En las oficinas de registro del órgano administrativo al que se dirijan.

b)

En las oficinas de registro de cualquier órgano administrativo perteneciente a la Administración General del Estado, o de los Organismos públicos vinculados o dependientes de aquélla.

c)

En las oficinas de correos, en la forma establecida reglamentariamente.

d)

En las representación diplomáticas y oficinas consulares de España en el extranjero.

e)

En cualquier otro que establezcan las disposiciones vigentes.

2.

Asimismo, los ciudadanos pueden presentar solicitudes, escritos y comunicaciones dirigidos a la Administración General del Estado y a sus Organismos públicos en los siguientes lugares:

a)

En los registros de las Administraciones de las Comunicaciones Autónomas.

b)

En los registros de las entidades que integran la Administración local; siempre que previamente se haya suscrito el correspondiente convenio.

c)

A través de la ventanilla única regulada en el artículo 18 de la Ley 17/2009, de 23 de noviembre, sobre el libre acceso a las actividades de servicios y su ejercicio en relación solamente con los servicios incluidos en el ámbito de aplicación de dicha norma.

Artículo 3. Medios de presentación.
1.

La presentación de solicitudes, escritos, comunicaciones y documentos en cualquiera de los lugares previstos en el apartado 1 del artículo anterior se podrá efectuar por los siguientes medios:

a)

En soporte papel.

b)

Por medios informáticos, electrónicos o telemáticos, de acuerdo con lo previsto en el Real Decreto 263/1996, de 16 de febrero, por el que se regula la utilización de técnicas electrónicas, informáticas y telemáticas en la Administración General del Estado.

2.

En las oficinas de registro a las que se refiere el artículo 2.1.a) y b) se pondrá a disposición de aquéllas personas que pretendan la presentación simultánea de un número superior a 10 solicitudes, escritos o comunicaciones un modelo para que relacionen aquéllas, numerándolas y especificando la identidad de los interesados, los órganos destinatarios así como un extracto de los contenidos.

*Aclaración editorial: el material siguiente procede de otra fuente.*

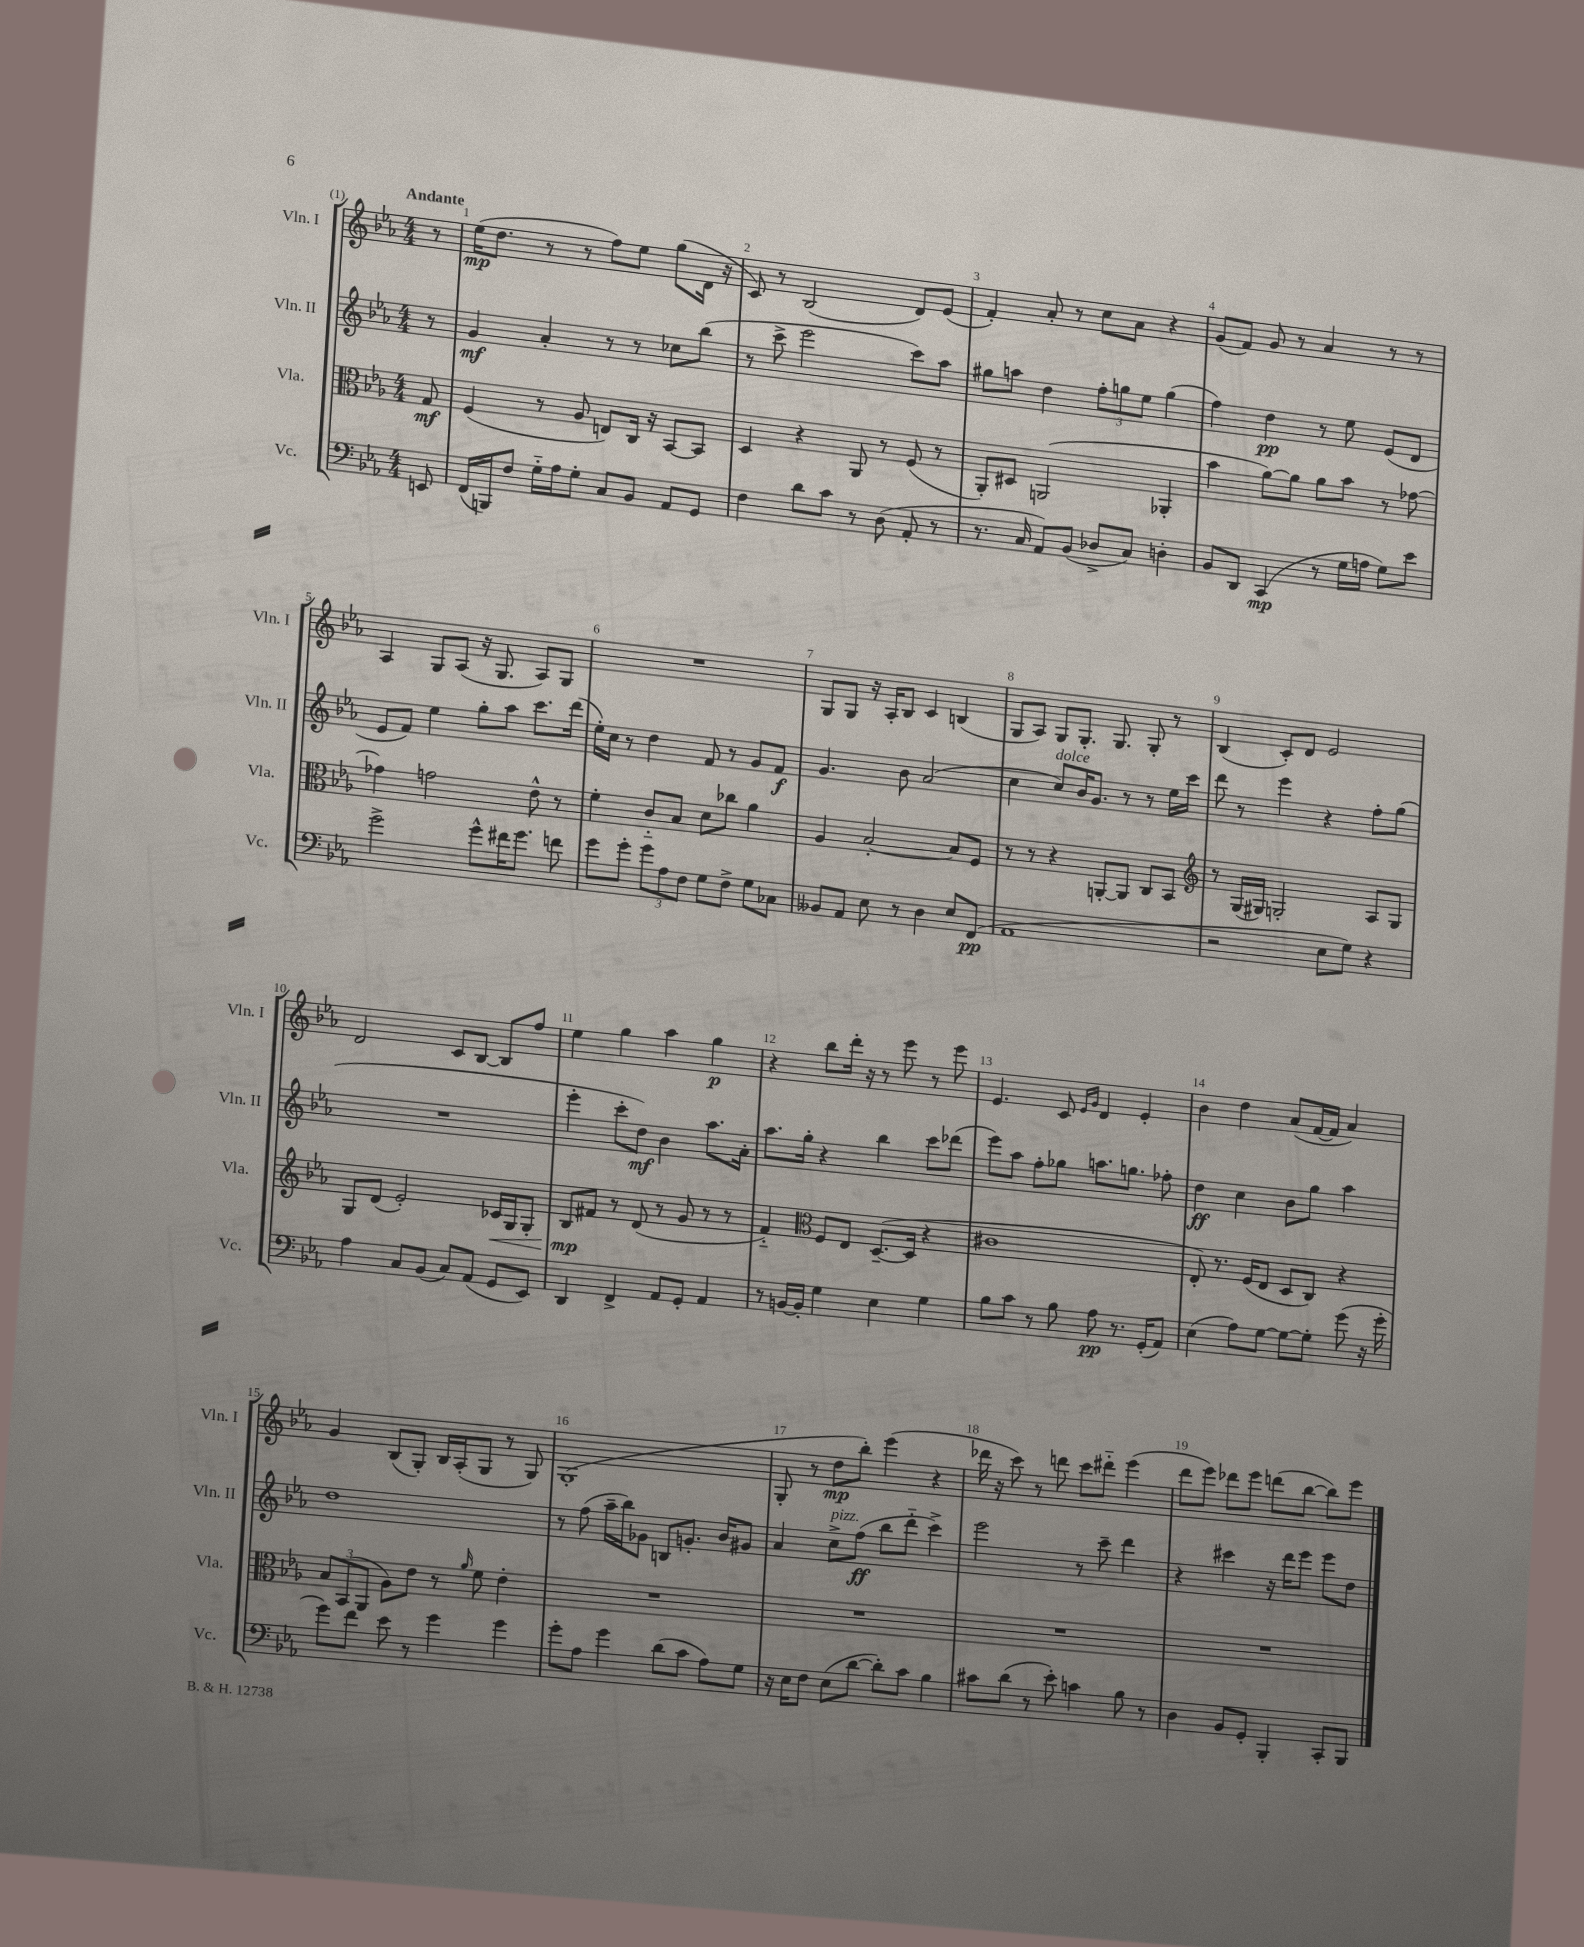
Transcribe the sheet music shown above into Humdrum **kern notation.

**kern	**dynam	**kern	**dynam	**kern	**dynam	**kern	**dynam
*part4	*part4	*part3	*part3	*part2	*part2	*part1	*part1
*staff4	*staff4	*staff3	*staff3	*staff2	*staff2	*staff1	*staff1
*I"Vc.	*	*I"Vla.	*	*I"Vln. II	*	*I"Vln. I	*
*I'Vc.	*	*I'Vla.	*	*I'Vln. II	*	*I'Vln. I	*
*clefF4	*	*clefC3	*	*clefG2	*	*clefG2	*
*k[b-e-a-]	*	*k[b-e-a-]	*	*k[b-e-a-]	*	*k[b-e-a-]	*
*M4/4	*	*M4/4	*	*M4/4	*	*M4/4	*
=	=	=	=	=	=	=	=
!	!	!	!	!	!	!LO:TX:a:B:t=Andante	!
8EEn/	.	8G/	mf	8r	.	8r	.
=1	=1	=1	=1	=1	=1	=1	=1
(16FF/LL	.	(4F/	.	4g/	mf	(16ee-\KL	mp
16BBBn/J)	.	.	.	.	.	8.dd\J	.
8F/J	.	.	.	.	.	.	.
16G\LL	.	8r	.	4a-'/	.	8r	.
16A-\J	.	.	.	.	.	.	.
8G'\J	.	8A-/	.	.	.	8r	.
8C/L	.	8En/L)	.	8r	.	8ff\L)	.
8BB-/J	.	16C/Jk	.	8r	.	8ee-\J	.
.	.	16r	.	.	.	.	.
8AA-/L	.	[8BB-/L	.	8cc-X\L	.	(8gg\L	.
8GG/J	.	8BB-/J]	.	(8bb-\J	.	16d\Jk	.
.	.	.	.	.	.	16r	.
=2	=2	=2	=2	=2	=2	=2	=2
4F\	.	4D/	.	8r	.	8c/)	.
.	.	.	.	8ccc^\	.	8r	.
8d\L	.	4r	.	2eee-\	.	(2B-/	.
8c\J	.	.	.	.	.	.	.
8r	.	8AA-/	.	.	.	.	.
(8D\	.	8r	.	.	.	.	.
8AA-'/	.	(8F/	.	8ccc\L)	.	8d/L)	.
8r	.	8r	.	8aa-\J	.	(8e-/J	.
=3	=3	=3	=3	=3	=3	=3	=3
8.r	.	8AA-'/L)	.	8gg#X\L	.	4f'/)	.
.	.	8D#X/J	.	8aan\J	.	.	.
16C/	.	.	.	.	.	.	.
8AA-/L)	.	(2AAn/	.	4dd\	.	8a-'/	.
(8BB-/J	.	.	.	.	.	8r	.
8D-X^/L	.	.	.	12ff'\L	.	8cc\L	.
.	.	.	.	12ggn\	.	.	.
8C/J)	.	.	.	.	.	8a-\J	.
.	.	.	.	12ee-\J	.	.	.
4Dn'\	.	4AA-X'/	.	(4gg\	.	4r	.
=4	=4	=4	=4	=4	=4	=4	=4
8BB-/L	.	4b-\	.	4ff\)	.	(8g/L	.
8DD/J	.	.	.	.	.	8f/J)	.
(4CC/	mp	[8a-\L)	.	4dd\	pp	8g/	.
.	.	8a-\J]	.	.	.	8r	.
8r	.	8a-\L	.	8r	.	4a-/	.
16G\LL	.	8b-\J	.	8ee-\	.	.	.
16An\JJ	.	.	.	.	.	.	.
8G\L)	.	8r	.	(8e-/L	.	8r	.
8e-\J	.	[8g-X\	.	8d/J	.	8r	.
!!LO:LB:g=z
=5	=5	=5	=5	=5	=5	=5	=5
2g^\	.	4g-X\]	.	8e-/L	.	4A-/	.
.	.	.	.	8f/J)	.	.	.
.	.	2gn\	.	4ee-\	.	8G/L	.
.	.	.	.	.	.	(8A-/J	.
8g^^\L	.	.	.	8gg'\L	.	16r	.
.	.	.	.	.	.	8.G/	.
16f#X\K	.	.	.	8aa-\J	.	.	.
8.g\J	.	.	.	.	.	.	.
.	.	8e-^^\	.	8.ccc\L	.	8A-/L)	.
8fn\	.	8r	.	.	.	8G/J	.
.	.	.	.	(16ddd\Jk	.	.	.
=6	=6	=6	=6	=6	=6	=6	=6
8g\L	.	4f'\	.	16ee-'\LL)	.	1r	.
.	.	.	.	16cc\JJ	.	.	.
8g'\J	.	.	.	8r	.	.	.
12g\L	.	8c/L	.	4dd\	.	.	.
12A-\	.	.	.	.	.	.	.
.	.	8B-/J	.	.	.	.	.
12F\J	.	.	.	.	.	.	.
8G\L	.	8d\L	.	8f/	.	.	.
8F^\J	.	8cc-X\J	.	8r	.	.	.
8G\L	.	4a-\	.	8g/L	.	.	.
8C-X\J	.	.	.	8f/J	f	.	.
=7	=7	=7	=7	=7	=7	=7	=7
8BB--X/L	.	4A-/	.	4.g/	.	8G/L	.
8AA-/J	.	.	.	.	.	8G/J	.
8E-\	.	[2B-'/	.	.	.	16r	.
.	.	.	.	.	.	16A-'/KL	.
8r	.	.	.	8b-\	.	8B-/J	.
4D\	.	.	.	(2a-/	.	4c/	.
8E-/L	.	8B-/L]	.	.	.	(4Bn/	.
(8FF/J	pp	8F/J	.	.	.	.	.
=8	=8	=8	=8	=8	=8	=8	=8
1AA-	.	8r	.	4cc\	.	8G/L	.
.	.	8r	.	.	.	8A-/J)	.
!	!	!	!	!LO:TX:a:i:t=dolce	!	!	!
.	.	4r	.	8cc/L)	.	8G/L	.
.	.	.	.	16b-/K	.	8.G'/J	.
.	.	.	.	8.g/J	.	.	.
.	.	[8AAn'/L	.	.	.	.	.
.	.	.	.	.	.	8.G/	.
.	.	8AA/J]	.	8r	.	.	.
.	.	8C/L	.	8r	.	8G'/	.
.	.	8BB-/J	.	16ee-\LL	.	8r	.
.	.	.	.	16ccc\JJ	.	.	.
=9	=9	=9	=9	=9	=9	=9	=9
*	*	*clefG2	*	*	*	*	*
2r	.	8r	.	8ddd\	.	(4B-/	.
.	.	(16G/LL	.	8r	.	.	.
.	.	16G#X/JJ)	.	.	.	.	.
.	.	2Gn'/	.	4eee-\	.	8c'/L)	.
.	.	.	.	.	.	8d/J	.
8E-\L	.	.	.	4r	.	2e-/	.
8G\J)	.	.	.	.	.	.	.
4r	.	8A-/L	.	8ff'\L	.	.	.
.	.	8G/J	.	(8gg\J	.	.	.
!!LO:LB:g=z
=10	=10	=10	=10	=10	=10	=10	=10
4A-\	.	8G/L	.	1r	.	2d/	.
.	.	(8d/J	.	.	.	.	.
8C/L	.	2e-'/)	.	.	.	.	.
(8BB-/J	.	.	.	.	.	.	.
8C/L)	.	.	.	.	.	8c/L	.
(8AA-/J	.	.	.	.	.	[8B-/J	.
!	!	!	!LO:HP:b	!	!	!	!
8GG/L	.	16c-X/LL	<	.	.	8B-/L]	.
.	.	16G/J	.	.	.	.	.
8EE-/J)	.	8G'/J	.	.	.	8ff/J	.
=11	=11	=11	=11	=11	=11	=11	=11
4DD/	.	8B-/L	mp	4eee-'\	.	4ee-\	.
.	.	8f#X/J	[	.	.	.	.
4FF^/	.	8r	.	8ccc'\L	.	4gg\	.
.	.	(8d/	.	8dd\J)	mf	.	.
8AA-/L	.	8r	.	4b-\	.	4aa-\	.
8GG'/J	.	8g/	.	.	.	.	.
4AA-/	.	8r	.	8.aa-\L	.	4gg\	p
.	.	8r	.	.	.	.	.
.	.	.	.	16a-'\Jk	.	.	.
=12	=12	=12	=12	=12	=12	=12	=12
8r	.	4f/)	.	8.aa-\L	.	4r	.
[16BBn/LL	.	.	.	.	.	.	.
16BB'/JJ]	.	.	.	16gg'\Jk	.	.	.
*	*	*clefC3	*	*	*	*	*
4G\	.	8F/L	.	4r	.	8bb-\L	.
.	.	8E-/J	.	.	.	16ddd'\Jk	.
.	.	.	.	.	.	16r	.
4E-\	.	([8.D~/L	.	4bb-\	.	8r	.
.	.	.	.	.	.	8eee-\	.
.	.	16D/Jk]	.	.	.	.	.
4G\	.	4r	.	8ccc\L	.	8r	.
.	.	.	.	(8ddd-X\J	.	8eee-\	.
=13	=13	=13	=13	=13	=13	=13	=13
8B-\L	.	1c#X	.	8eee-\L)	.	4.e-/	.
8c\J	.	.	.	8aa-\J	.	.	.
8r	.	.	.	8ff'\L	.	.	.
8B-\	.	.	.	8gg-X\J	.	8c/	.
.	.	.	.	.	.	16qqe-/LL	.
.	.	.	.	.	.	16qqg/JJ	.
8A-\	pp	.	.	8.aan\L	.	4d/	.
8.r	.	.	.	.	.	.	.
.	.	.	.	8.ggn\J	.	.	.
.	.	.	.	.	.	4e-'/	.
(16GG'/KL	.	.	.	.	.	.	.
8AA-/J)	.	.	.	8ff-X'\	.	.	.
=14	=14	=14	=14	=14	=14	=14	=14
(4E-\	.	8E-'/)	.	4dd\	ff	4b-\	.
.	.	8.r	.	.	.	.	.
8A-\L)	.	.	.	4cc\	.	4dd\	.
.	.	(16F/KL	.	.	.	.	.
[8G\J	.	8E-/J	.	.	.	.	.
8G\L_	.	8D/L	.	8b-\L	.	(8a-/L	.
8G'\J]	.	8C/J)	.	8gg\J	.	[16f/L	.
.	.	.	.	.	.	16f/JJ]	.
(8g\	.	4r	.	4aa-\	.	4a-/)	.
16r	.	.	.	.	.	.	.
16g'\	.	.	.	.	.	.	.
!!LO:LB:g=z
=15	=15	=15	=15	=15	=15	=15	=15
8g\L)	.	12B-/L	.	1dd	.	4g/	.
.	.	(12BB-/	.	.	.	.	.
8f\J	.	.	.	.	.	.	.
.	.	12AA-/J	.	.	.	.	.
8e-\	.	8A-\L)	.	.	.	(8B-/L	.
8r	.	8e-\J	.	.	.	8G'/J)	.
4g\	.	8r	.	.	.	16B-/LL	.
.	.	.	.	.	.	(16A-'/J	.
.	.	16qqa-/	.	.	.	.	.
.	.	8f\	.	.	.	8G/J	.
4g\	.	4e-'\	.	.	.	8r	.
.	.	.	.	.	.	8G/)	.
=16	=16	=16	=16	=16	=16	=16	=16
8g'\L	.	1r	.	8r	.	(1G'	.
8A-\J	.	.	.	(8ff\	.	.	.
4g\	.	.	.	16aa-~\LL	.	.	.
.	.	.	.	16bb-\J)	.	.	.
.	.	.	.	8g-X\J	.	.	.
(8d\L	.	.	.	8Bn/L	.	.	.
8c\J	.	.	.	8.gn'/J	.	.	.
8A-\L)	.	.	.	.	.	.	.
.	.	.	.	16b-/KL	.	.	.
8G\J	.	.	.	8g#X/J	.	.	.
=17	=17	=17	=17	=17	=17	=17	=17
16r	.	1r	.	4a-/	.	8G'/	.
16E-\KL	.	.	.	.	.	.	.
8F\J	.	.	.	.	.	8r	.
!	!	!	!	!LO:TX:a:i:t=pizz.	!	!	!
(8E-\L	.	.	.	8cc^\L	.	8dd\L	mp
[8d\J	.	.	.	(8ff\J	ff	8bb-'\J)	.
8d'\L])	.	.	.	8bb-\L	.	(4eee-\	.
8c\J	.	.	.	8ddd\J	.	.	.
4B-\	.	.	.	4ccc^\)	.	4r	.
=18	=18	=18	=18	=18	=18	=18	=18
8c#X\L	.	1r	.	2eee-\	.	16ddd-X\	.
.	.	.	.	.	.	16r	.
(8d\J	.	.	.	.	.	8ccc\)	.
8r	.	.	.	.	.	8r	.
8e-'\)	.	.	.	.	.	8dddn\	.
4cn\	.	.	.	8r	.	8ccc\L	.
.	.	.	.	8ccc~\	.	8ddd#X\J	.
8B-\	.	.	.	4ddd\	.	(4eee-\	.
8r	.	.	.	.	.	.	.
=19	=19	=19	=19	=19	=19	=19	=19
4D\	.	1r	.	4r	.	8ddd\L	.
.	.	.	.	.	.	8eee-\J)	.
8BB-/L	.	.	.	4ccc#X\	.	8ddd-X\L	.
8GG'/J	.	.	.	.	.	8eee-\J	.
4BBB-'/	.	.	.	16r	.	(8dddn\L	.
.	.	.	.	16ddd\KL	.	.	.
.	.	.	.	8eee-\J	.	[8bb-\J	.
8CC'/L	.	.	.	8eee-\L	.	8bb-\L])	.
8BBB-/J	.	.	.	8dd\J	.	8eee-\J	.
==	==	==	==	==	==	==	==
*-	*-	*-	*-	*-	*-	*-	*-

Artículo 4. Efectos de la presentación.
1.

La fecha de entrada de las solicitudes, escritos y comunicaciones dirigidos a la Administración General del Estado y a sus Organismos públicos en los lugares previstos en el artículo 2 de este Real Decreto producirá efectos, en su caso, en cuanto al cumplimiento de los plazos de los ciudadanos.

2.

La fecha de entrada de las solicitudes, escritos y comunicaciones a las que se refiere el apartado anterior en las oficinas de registro del órgano competente para su tramitación producirá como efecto el inicio del cómputo de los plazos que haya de cumplir la Administración, y en particular del plazo máximo para notificar la resolución expresa.

A este respecto, en el ámbito de los Departamentos ministeriales se entiende por registro del órgano competente para la tramitación cualquiera de los pertenecientes al departamento competente para iniciar aquélla, con la excepción de los correspondientes a sus Organismos públicos.

No obstante, en los procedimientos iniciados a solicitud del interesado cuya tramitación y resolución corresponda a órganos integrados en el Órgano Central del Ministerio de Defensa, Estado Mayor de la Defensa y Cuarteles Generales de los Ejércitos, el plazo para resolver y notificar se contará desde la fecha en que la solicitud haya tenido entrada en los registros de los citados órganos.

Artículo 5. Modelos y sistemas normalizados de solicitud.
1.

Cuando se estime conveniente para facilitar a los ciudadanos la aportación de los datos e informaciones requeridos o para simplificar la tramitación del correspondiente procedimiento, el órgano competente para su instrucción o resolución podrá establecer modelos normalizados de solicitud. En todo caso, deberán establecerse tales modelos cuando concurra la circunstancia señalada en el artículo 70.4 o en relación con las comunicaciones previas y declaraciones responsables a las que se refiere el artículo 71 bis, ambos artículos de la Ley 30/1992, de 26 de noviembre, de Régimen Jurídico de las Administraciones Públicas y del Procedimiento Administrativo Común.